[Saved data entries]
+ + + + +
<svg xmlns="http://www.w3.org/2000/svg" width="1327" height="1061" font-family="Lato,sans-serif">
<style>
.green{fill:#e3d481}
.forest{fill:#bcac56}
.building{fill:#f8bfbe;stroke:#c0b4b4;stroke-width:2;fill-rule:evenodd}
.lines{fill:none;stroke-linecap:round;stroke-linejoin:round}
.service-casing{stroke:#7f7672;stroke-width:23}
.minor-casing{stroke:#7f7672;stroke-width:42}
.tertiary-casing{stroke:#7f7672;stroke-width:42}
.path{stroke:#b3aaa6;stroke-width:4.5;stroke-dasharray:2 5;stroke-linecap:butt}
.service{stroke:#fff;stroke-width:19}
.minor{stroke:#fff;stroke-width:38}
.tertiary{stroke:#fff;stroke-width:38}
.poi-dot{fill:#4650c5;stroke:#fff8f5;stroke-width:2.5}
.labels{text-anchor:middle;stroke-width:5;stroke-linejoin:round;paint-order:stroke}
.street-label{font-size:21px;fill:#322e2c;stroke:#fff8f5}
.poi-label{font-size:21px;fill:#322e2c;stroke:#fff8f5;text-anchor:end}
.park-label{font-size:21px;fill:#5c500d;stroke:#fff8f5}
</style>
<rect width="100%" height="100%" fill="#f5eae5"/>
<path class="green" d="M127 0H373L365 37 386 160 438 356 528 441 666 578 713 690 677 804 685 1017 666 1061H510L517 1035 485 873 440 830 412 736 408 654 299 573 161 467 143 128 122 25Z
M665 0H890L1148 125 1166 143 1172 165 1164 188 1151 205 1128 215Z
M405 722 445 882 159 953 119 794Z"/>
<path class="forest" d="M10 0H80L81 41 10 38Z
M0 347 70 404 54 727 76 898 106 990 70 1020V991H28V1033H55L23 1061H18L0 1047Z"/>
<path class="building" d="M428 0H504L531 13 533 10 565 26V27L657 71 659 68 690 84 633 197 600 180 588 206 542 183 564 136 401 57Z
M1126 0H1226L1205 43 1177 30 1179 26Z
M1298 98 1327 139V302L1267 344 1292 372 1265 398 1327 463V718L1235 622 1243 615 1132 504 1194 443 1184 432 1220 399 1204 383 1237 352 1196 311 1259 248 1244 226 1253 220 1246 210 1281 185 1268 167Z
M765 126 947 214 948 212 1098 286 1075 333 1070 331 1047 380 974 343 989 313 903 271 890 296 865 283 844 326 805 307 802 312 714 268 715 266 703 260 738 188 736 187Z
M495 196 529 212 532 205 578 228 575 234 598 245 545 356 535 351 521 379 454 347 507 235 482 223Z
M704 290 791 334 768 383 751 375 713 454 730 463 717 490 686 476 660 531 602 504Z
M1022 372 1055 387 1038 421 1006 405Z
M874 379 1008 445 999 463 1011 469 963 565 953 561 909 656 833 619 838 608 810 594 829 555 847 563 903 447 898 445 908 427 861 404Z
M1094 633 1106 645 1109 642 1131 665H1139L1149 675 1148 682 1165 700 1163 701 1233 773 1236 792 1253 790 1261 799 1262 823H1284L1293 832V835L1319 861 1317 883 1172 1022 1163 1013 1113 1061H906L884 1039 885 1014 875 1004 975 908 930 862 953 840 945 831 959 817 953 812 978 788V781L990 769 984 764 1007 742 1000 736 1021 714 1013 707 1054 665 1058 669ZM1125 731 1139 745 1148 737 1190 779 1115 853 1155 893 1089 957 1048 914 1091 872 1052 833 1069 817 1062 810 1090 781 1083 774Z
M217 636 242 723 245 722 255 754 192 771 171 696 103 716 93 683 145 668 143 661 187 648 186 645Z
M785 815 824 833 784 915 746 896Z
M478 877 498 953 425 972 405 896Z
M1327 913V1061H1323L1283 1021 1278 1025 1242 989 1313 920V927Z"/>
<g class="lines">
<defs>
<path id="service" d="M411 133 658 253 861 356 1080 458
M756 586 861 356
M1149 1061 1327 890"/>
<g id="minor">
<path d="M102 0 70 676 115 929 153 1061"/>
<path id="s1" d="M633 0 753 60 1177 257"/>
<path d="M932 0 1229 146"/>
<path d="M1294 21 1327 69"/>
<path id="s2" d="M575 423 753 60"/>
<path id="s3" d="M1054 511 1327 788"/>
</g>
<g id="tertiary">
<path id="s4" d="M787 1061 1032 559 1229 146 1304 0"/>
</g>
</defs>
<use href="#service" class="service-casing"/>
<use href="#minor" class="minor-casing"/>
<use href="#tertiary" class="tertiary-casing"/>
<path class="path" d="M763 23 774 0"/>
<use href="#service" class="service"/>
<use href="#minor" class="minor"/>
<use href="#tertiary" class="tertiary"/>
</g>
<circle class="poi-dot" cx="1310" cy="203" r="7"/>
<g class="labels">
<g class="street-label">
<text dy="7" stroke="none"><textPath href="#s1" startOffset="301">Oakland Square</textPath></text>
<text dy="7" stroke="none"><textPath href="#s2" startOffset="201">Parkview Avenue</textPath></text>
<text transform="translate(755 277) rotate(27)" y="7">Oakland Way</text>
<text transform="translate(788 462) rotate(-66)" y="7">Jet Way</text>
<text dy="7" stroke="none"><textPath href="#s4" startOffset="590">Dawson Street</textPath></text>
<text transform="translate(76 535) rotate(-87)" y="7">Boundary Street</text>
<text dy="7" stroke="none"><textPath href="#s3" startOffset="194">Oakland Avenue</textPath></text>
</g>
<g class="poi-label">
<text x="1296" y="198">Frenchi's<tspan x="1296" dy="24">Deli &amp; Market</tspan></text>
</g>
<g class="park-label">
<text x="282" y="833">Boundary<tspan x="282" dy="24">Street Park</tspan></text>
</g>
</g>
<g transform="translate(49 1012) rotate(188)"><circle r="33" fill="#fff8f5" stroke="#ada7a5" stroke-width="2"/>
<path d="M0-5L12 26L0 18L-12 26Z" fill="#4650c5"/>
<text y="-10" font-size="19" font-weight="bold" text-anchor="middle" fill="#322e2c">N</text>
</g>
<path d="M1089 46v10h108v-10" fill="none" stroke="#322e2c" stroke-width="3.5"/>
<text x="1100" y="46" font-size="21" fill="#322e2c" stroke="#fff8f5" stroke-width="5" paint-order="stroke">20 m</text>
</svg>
+ + + + +
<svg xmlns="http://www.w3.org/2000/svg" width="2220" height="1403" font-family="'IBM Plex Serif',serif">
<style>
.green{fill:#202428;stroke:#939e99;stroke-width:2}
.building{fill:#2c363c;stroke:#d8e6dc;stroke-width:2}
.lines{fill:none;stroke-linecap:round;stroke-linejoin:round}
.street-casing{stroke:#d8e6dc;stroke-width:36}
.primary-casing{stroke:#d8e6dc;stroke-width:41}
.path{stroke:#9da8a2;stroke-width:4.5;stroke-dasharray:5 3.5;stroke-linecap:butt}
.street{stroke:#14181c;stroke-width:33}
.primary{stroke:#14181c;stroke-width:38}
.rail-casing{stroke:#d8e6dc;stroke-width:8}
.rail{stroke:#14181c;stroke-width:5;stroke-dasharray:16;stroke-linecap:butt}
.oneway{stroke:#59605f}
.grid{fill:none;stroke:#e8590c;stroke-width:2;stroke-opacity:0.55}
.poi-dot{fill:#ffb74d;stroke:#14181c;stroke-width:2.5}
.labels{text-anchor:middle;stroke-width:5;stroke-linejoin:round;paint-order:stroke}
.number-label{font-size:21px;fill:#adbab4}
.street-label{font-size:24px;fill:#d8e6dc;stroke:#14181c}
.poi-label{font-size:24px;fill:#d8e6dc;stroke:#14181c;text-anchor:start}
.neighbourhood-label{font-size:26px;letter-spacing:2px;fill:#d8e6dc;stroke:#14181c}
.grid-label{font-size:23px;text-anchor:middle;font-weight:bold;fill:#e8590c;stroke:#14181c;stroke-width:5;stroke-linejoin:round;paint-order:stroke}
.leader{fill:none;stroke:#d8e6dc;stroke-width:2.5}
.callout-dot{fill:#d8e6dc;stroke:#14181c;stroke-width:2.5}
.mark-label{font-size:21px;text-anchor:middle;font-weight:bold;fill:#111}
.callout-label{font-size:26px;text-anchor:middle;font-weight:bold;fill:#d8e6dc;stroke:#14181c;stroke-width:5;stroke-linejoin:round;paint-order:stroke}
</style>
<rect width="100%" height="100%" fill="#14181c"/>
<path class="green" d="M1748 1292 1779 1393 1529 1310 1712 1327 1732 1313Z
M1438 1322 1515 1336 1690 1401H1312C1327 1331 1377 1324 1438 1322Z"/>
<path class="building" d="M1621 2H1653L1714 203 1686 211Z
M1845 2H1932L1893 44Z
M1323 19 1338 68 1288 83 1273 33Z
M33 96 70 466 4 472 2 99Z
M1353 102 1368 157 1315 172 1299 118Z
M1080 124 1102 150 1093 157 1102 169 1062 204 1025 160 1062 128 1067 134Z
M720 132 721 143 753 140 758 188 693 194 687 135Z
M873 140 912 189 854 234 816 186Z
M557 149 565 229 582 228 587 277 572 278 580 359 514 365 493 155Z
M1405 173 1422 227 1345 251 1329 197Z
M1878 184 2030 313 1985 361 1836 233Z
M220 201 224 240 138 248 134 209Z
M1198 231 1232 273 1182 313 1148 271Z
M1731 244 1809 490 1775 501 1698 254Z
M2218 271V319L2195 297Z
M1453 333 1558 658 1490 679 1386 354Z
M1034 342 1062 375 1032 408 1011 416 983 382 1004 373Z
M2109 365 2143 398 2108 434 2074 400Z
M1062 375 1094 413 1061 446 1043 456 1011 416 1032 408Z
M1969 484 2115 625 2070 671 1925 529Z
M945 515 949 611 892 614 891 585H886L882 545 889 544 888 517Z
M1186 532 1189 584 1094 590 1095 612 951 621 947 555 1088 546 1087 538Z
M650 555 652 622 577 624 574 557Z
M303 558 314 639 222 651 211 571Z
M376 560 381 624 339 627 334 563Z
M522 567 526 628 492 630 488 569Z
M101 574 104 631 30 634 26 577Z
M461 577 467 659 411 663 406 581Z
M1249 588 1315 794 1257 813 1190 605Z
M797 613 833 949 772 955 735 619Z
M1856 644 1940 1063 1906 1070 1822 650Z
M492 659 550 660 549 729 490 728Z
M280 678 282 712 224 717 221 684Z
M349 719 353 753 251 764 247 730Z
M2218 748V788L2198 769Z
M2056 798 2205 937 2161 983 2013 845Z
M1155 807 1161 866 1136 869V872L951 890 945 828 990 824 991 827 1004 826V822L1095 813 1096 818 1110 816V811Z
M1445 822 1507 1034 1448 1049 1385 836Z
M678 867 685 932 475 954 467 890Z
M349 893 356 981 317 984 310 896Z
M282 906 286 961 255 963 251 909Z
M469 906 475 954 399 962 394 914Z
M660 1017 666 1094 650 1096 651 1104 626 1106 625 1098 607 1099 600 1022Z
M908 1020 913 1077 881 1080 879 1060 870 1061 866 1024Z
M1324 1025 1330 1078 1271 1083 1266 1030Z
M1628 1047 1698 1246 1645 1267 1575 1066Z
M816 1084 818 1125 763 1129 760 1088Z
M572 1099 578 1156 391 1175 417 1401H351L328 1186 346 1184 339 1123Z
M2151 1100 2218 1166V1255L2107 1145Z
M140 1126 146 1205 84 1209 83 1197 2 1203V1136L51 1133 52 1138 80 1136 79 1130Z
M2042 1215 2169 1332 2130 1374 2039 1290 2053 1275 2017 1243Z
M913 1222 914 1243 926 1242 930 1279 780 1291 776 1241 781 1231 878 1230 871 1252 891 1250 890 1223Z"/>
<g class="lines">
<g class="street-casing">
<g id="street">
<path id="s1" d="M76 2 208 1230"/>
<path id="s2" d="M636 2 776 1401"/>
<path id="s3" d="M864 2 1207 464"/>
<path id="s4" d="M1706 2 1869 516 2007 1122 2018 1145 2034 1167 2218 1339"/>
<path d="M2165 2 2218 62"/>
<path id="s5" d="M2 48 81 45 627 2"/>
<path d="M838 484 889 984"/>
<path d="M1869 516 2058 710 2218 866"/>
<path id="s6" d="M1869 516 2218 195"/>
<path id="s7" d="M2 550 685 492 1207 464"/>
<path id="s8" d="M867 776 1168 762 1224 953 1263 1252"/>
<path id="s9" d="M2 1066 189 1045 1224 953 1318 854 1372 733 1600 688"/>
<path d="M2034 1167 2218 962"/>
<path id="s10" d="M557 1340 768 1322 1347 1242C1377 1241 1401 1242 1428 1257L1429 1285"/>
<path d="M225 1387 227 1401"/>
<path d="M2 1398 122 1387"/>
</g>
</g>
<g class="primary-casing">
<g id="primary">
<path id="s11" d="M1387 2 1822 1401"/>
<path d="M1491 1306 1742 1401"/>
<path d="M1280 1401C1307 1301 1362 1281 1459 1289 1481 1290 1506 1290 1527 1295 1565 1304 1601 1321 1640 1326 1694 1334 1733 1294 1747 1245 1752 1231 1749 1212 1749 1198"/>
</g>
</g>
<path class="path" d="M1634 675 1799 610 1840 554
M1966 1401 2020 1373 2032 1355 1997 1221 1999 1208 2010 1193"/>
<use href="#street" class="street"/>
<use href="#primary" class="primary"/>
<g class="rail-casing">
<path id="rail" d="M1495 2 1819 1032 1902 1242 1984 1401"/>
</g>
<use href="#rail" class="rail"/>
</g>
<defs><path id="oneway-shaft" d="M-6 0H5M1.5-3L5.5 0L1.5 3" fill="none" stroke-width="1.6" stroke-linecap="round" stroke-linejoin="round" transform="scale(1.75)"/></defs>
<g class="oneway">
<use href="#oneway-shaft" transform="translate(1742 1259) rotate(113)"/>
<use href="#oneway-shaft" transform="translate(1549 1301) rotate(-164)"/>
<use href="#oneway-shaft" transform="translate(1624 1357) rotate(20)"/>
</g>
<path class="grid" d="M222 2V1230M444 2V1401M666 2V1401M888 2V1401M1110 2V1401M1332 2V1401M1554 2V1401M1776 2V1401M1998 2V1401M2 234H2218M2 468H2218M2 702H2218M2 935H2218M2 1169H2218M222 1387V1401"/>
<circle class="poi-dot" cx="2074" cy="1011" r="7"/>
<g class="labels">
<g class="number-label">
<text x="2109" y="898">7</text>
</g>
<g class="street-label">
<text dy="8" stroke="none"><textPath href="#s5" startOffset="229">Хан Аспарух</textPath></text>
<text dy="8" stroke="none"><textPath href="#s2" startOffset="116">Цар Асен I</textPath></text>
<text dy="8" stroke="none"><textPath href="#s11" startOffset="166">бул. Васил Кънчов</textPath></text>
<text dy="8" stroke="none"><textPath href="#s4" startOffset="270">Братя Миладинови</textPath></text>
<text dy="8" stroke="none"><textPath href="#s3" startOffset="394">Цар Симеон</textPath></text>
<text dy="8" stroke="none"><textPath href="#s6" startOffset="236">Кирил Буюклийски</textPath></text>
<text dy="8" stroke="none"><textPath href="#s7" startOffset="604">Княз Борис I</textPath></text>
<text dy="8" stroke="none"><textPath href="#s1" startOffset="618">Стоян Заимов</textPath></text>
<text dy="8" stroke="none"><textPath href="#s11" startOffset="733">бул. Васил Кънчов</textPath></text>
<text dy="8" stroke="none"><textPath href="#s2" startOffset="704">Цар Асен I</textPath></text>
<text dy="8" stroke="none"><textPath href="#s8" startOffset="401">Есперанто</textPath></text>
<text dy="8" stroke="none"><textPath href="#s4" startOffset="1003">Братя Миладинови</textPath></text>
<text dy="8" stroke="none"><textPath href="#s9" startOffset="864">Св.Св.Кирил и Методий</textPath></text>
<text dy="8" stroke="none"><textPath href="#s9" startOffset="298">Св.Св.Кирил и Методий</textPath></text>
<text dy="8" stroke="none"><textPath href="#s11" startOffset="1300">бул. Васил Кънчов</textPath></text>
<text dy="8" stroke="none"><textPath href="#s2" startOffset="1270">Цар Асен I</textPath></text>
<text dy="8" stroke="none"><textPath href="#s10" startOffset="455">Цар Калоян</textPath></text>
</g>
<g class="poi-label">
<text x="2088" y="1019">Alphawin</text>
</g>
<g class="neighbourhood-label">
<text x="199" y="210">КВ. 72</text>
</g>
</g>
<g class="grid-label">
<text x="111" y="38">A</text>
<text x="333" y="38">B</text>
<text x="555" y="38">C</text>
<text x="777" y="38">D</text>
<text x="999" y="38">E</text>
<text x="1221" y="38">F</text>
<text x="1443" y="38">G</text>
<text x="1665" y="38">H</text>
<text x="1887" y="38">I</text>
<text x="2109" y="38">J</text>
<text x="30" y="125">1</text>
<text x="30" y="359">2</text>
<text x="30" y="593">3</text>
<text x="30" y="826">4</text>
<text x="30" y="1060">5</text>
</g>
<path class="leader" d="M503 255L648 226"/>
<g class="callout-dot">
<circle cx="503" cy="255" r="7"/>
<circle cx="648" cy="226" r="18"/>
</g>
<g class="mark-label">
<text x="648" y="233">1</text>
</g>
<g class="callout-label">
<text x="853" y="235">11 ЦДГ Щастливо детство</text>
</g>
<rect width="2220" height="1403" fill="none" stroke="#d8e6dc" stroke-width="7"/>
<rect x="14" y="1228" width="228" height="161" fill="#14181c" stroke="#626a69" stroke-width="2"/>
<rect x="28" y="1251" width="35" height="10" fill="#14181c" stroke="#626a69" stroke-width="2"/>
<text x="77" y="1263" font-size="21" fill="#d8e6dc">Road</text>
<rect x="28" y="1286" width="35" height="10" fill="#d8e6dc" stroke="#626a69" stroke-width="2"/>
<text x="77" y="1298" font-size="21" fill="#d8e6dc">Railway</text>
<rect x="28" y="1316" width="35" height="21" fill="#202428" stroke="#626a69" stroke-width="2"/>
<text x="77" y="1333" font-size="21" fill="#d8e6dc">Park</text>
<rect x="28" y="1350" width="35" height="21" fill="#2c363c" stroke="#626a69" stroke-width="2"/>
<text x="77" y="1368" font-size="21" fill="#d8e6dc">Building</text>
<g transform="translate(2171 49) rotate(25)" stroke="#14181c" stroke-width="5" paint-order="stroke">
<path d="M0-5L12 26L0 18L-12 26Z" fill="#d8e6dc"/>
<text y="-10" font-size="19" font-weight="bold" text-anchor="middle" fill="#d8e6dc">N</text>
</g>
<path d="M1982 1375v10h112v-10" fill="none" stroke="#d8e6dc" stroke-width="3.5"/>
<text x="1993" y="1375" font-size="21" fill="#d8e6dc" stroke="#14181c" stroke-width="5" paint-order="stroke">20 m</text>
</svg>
+ + + + +
## Assignment
Using the entries, return every line where the word "butt" can be found.

## Task solution
.path{stroke:#b3aaa6;stroke-width:4.5;stroke-dasharray:2 5;stroke-linecap:butt}
.path{stroke:#9da8a2;stroke-width:4.5;stroke-dasharray:5 3.5;stroke-linecap:butt}
.rail{stroke:#14181c;stroke-width:5;stroke-dasharray:16;stroke-linecap:butt}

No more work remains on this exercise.